▶ **What the task asks**:
Include the line with "X419100Y38100D03*" and every line before it in the entries below, echoed exactly, but not the pictures.

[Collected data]
************
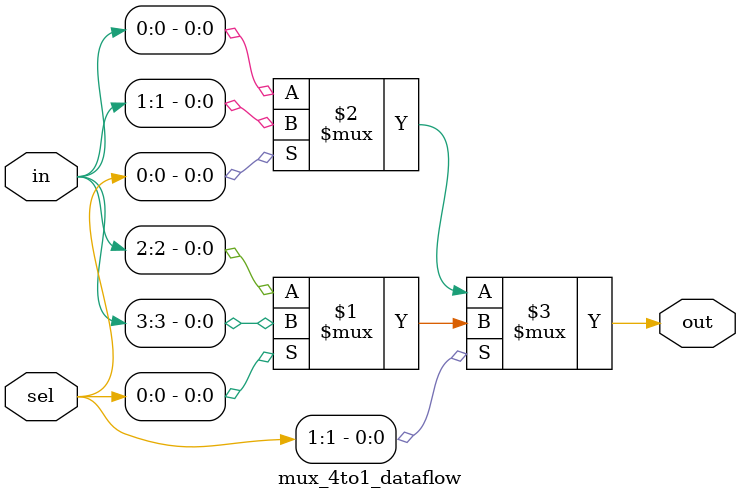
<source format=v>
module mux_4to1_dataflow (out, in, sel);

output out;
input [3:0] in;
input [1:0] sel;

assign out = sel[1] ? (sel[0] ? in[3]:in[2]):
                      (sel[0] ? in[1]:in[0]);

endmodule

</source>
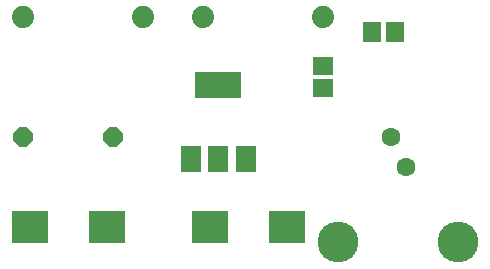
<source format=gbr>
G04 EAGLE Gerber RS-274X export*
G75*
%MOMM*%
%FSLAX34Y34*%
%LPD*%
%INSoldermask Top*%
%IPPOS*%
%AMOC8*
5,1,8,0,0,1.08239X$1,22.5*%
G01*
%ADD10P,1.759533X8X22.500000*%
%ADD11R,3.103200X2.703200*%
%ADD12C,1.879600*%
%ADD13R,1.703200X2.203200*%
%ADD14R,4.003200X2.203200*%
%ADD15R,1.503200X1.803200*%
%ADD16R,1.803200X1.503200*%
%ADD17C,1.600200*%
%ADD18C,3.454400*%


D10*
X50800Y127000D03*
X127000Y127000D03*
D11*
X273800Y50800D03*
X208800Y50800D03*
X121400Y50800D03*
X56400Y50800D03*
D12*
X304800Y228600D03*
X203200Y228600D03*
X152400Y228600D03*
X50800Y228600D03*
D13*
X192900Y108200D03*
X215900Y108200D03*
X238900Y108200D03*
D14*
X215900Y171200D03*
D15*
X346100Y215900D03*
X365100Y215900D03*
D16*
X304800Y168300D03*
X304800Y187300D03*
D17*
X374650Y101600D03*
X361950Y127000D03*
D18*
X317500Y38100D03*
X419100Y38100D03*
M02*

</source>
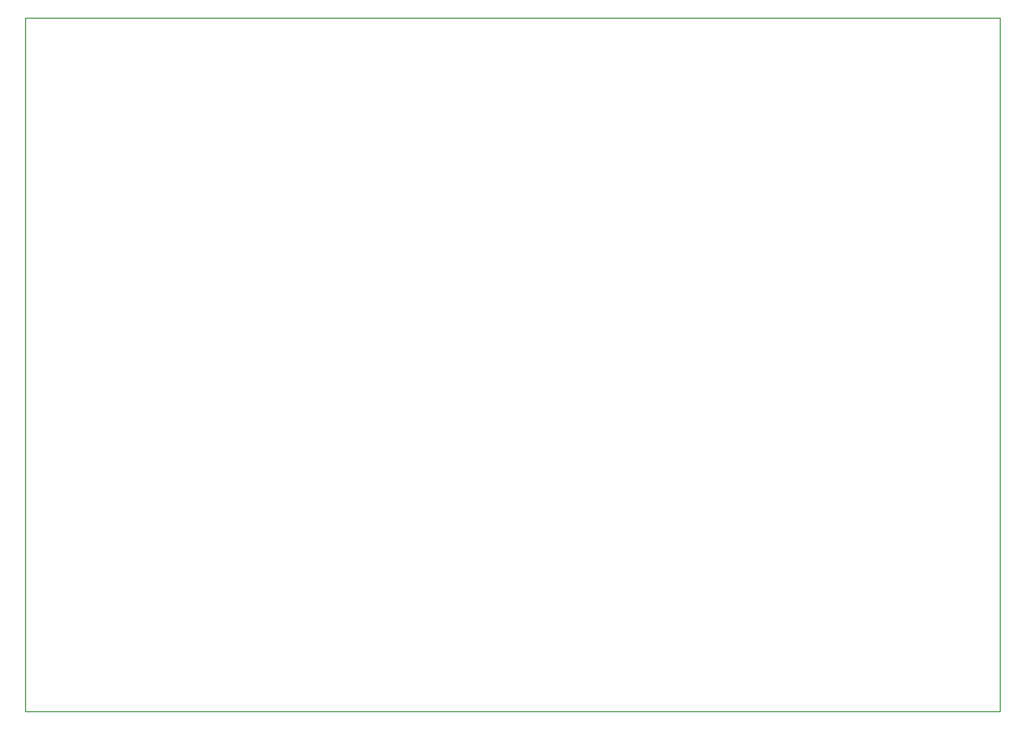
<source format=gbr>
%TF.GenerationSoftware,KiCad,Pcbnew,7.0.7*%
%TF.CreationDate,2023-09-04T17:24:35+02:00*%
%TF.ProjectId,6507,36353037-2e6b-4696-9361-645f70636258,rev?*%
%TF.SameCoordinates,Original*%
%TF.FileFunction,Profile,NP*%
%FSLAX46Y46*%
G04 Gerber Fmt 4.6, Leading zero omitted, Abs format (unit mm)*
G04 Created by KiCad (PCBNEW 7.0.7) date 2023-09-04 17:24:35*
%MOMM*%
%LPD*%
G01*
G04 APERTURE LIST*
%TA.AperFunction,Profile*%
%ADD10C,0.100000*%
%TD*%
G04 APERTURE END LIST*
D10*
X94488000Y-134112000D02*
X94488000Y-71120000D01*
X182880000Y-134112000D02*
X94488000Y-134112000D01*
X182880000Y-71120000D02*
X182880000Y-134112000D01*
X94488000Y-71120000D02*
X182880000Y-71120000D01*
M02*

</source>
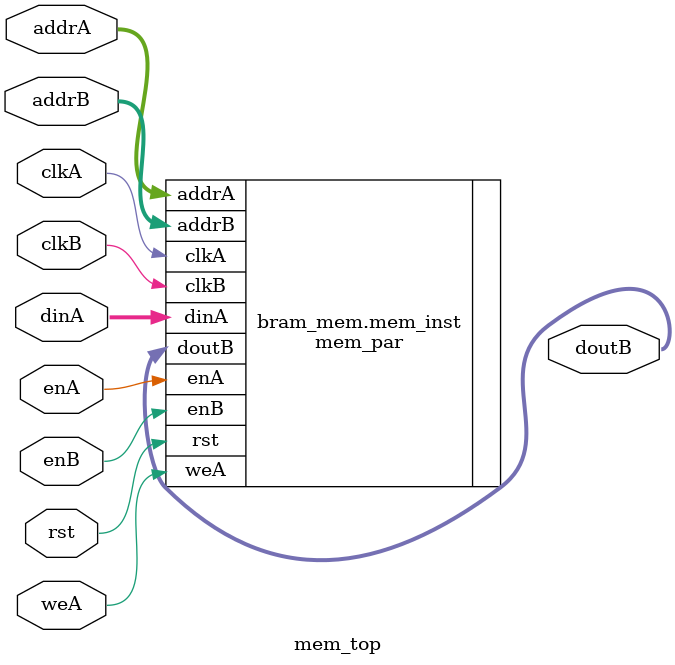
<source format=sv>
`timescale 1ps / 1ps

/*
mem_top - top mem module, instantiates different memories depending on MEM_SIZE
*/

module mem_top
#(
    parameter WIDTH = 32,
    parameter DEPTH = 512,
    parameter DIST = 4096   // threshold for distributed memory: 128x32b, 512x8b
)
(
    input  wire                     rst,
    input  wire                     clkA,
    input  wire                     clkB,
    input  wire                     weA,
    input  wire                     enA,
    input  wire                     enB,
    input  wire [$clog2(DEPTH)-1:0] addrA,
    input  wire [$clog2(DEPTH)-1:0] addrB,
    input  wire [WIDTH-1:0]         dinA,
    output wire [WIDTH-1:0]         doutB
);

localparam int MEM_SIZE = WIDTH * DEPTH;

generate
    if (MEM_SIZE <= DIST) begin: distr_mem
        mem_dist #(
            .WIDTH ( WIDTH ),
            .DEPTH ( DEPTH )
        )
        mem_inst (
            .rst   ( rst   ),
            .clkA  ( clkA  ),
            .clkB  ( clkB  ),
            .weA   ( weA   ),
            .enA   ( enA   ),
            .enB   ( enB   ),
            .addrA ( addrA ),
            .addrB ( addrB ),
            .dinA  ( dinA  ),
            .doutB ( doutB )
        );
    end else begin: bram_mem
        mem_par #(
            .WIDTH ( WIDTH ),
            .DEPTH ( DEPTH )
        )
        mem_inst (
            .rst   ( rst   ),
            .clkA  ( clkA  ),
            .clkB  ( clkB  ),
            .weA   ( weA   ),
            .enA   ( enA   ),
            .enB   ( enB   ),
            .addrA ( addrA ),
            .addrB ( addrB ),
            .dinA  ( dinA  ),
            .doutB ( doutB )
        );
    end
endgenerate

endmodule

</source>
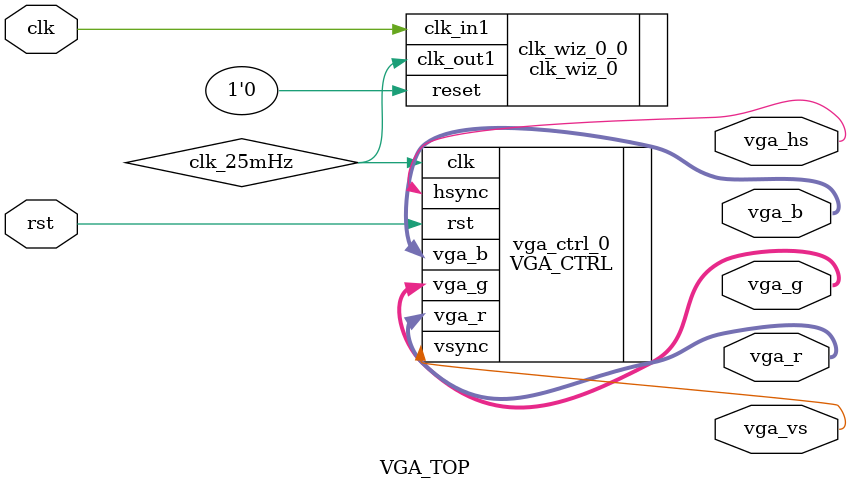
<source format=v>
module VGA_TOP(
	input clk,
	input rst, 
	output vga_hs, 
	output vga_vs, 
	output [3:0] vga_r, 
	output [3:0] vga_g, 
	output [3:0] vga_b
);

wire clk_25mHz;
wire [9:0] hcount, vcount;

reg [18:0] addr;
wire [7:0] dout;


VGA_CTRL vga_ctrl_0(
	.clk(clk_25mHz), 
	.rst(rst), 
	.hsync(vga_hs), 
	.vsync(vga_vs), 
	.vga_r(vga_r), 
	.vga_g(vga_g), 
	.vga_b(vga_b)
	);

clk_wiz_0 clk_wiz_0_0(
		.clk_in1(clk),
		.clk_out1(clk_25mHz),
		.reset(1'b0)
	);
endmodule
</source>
************
▶ **Response below**:
<source format=v>
module mux_4to1_dataflow (out, in, sel);

output out;
input [3:0] in;
input [1:0] sel;

assign out = sel[1] ? (sel[0] ? in[3]:in[2]):
                      (sel[0] ? in[1]:in[0]);

endmodule

</source>
<source format=gbr>
G04 EAGLE Gerber RS-274X export*
G75*
%MOMM*%
%FSLAX34Y34*%
%LPD*%
%INSoldermask Top*%
%IPPOS*%
%AMOC8*
5,1,8,0,0,1.08239X$1,22.5*%
G01*
%ADD10P,1.759533X8X22.500000*%
%ADD11R,3.103200X2.703200*%
%ADD12C,1.879600*%
%ADD13R,1.703200X2.203200*%
%ADD14R,4.003200X2.203200*%
%ADD15R,1.503200X1.803200*%
%ADD16R,1.803200X1.503200*%
%ADD17C,1.600200*%
%ADD18C,3.454400*%


D10*
X50800Y127000D03*
X127000Y127000D03*
D11*
X273800Y50800D03*
X208800Y50800D03*
X121400Y50800D03*
X56400Y50800D03*
D12*
X304800Y228600D03*
X203200Y228600D03*
X152400Y228600D03*
X50800Y228600D03*
D13*
X192900Y108200D03*
X215900Y108200D03*
X238900Y108200D03*
D14*
X215900Y171200D03*
D15*
X346100Y215900D03*
X365100Y215900D03*
D16*
X304800Y168300D03*
X304800Y187300D03*
D17*
X374650Y101600D03*
X361950Y127000D03*
D18*
X317500Y38100D03*
X419100Y38100D03*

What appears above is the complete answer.